RBL checks and Spamcop

Peter HOLZLEITNER P.Holzleitner at UNIDO.ORG
Thu Nov 28 10:44:28 GMT 2002


Dave,

there's nothing wrong with your definition.  Many of us however
work in places where management follows a different definition.

--Peter


-----Original Message-----
From: dave at ESI.COM.AU [mailto:dave at ESI.COM.AU]
Sent: Thursday, November 28, 2002 11:36 AM
To: MAILSCANNER at JISCMAIL.AC.UK
Subject: Re: RBL checks and Spamcop


On Wed, 27 Nov 2002, Paul Welsh wrote:

> Is anyone here using SpamCop's blocking list?  If so, is it reasonable
to
> assume that I could quarantine all mail that gets into SpamCop's list,
> rather than accepting MailScanner's default of prefixing the Subject
with
> {SPAM?}?  If so, it would be helpful to my users and worth donating.

I reject any mail that Spamcop deems unacceptable.  There is nothing
sacred about email whatsoever; it is merely one more medium.

There is always the telephone, fax, courier, letter, eyeball, DX, telex,
pigeon, encrypted broadcast/multicast etc, and that was without even
thinking hard.

Serious question: why the hell is email regarded as being sacred on this
mailing list, and not upon other anti-spam related lists?

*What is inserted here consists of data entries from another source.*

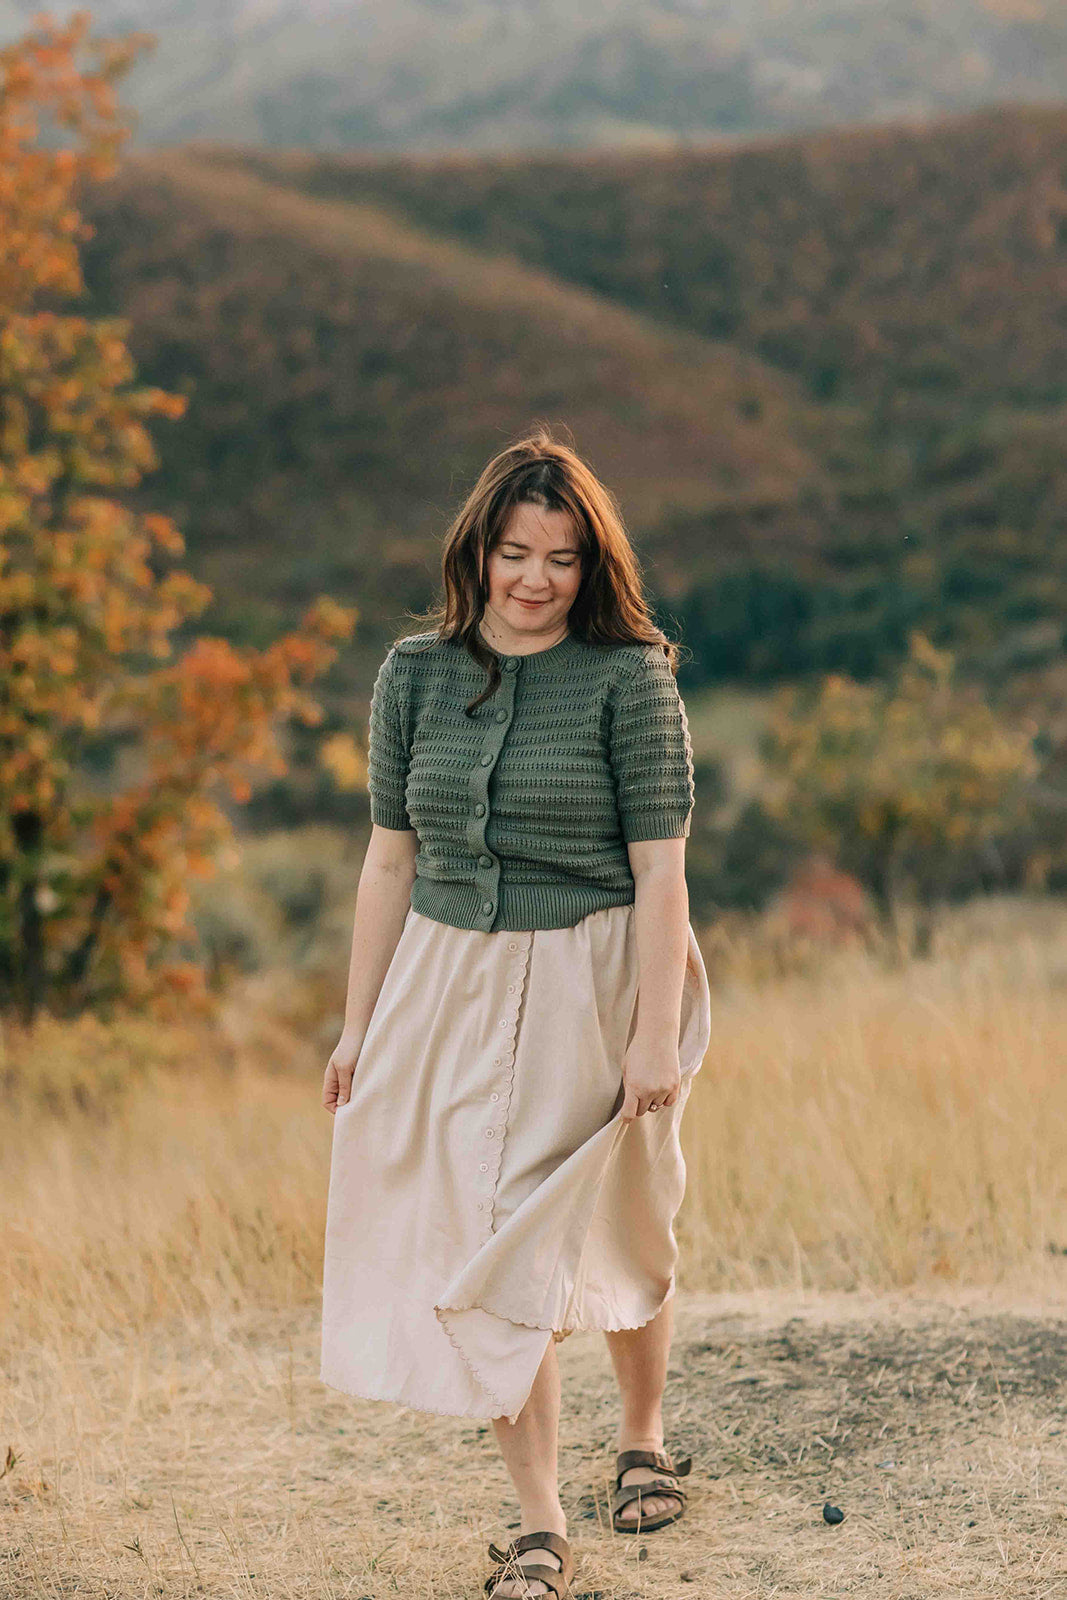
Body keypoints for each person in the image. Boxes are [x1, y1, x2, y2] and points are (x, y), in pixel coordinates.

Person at [319, 428, 712, 1599]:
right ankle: (538, 1523)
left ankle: (640, 1432)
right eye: (514, 551)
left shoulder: (629, 675)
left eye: (561, 558)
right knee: (487, 1243)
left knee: (619, 1223)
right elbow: (387, 862)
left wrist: (650, 1032)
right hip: (447, 982)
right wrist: (357, 1025)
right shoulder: (414, 674)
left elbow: (661, 871)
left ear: (593, 567)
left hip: (597, 975)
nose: (534, 578)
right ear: (477, 551)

I mean, would you entrust your business-critical life-saving
ultra-important
missive to someone who will try and pass it on to someone else, who
might
in turn think about passing it on to someone else etc?  And all of whom
have had the opportunity to intercept and inspect said message?  No?

What, exactly, is so bloody special about email, that it *must* arrive?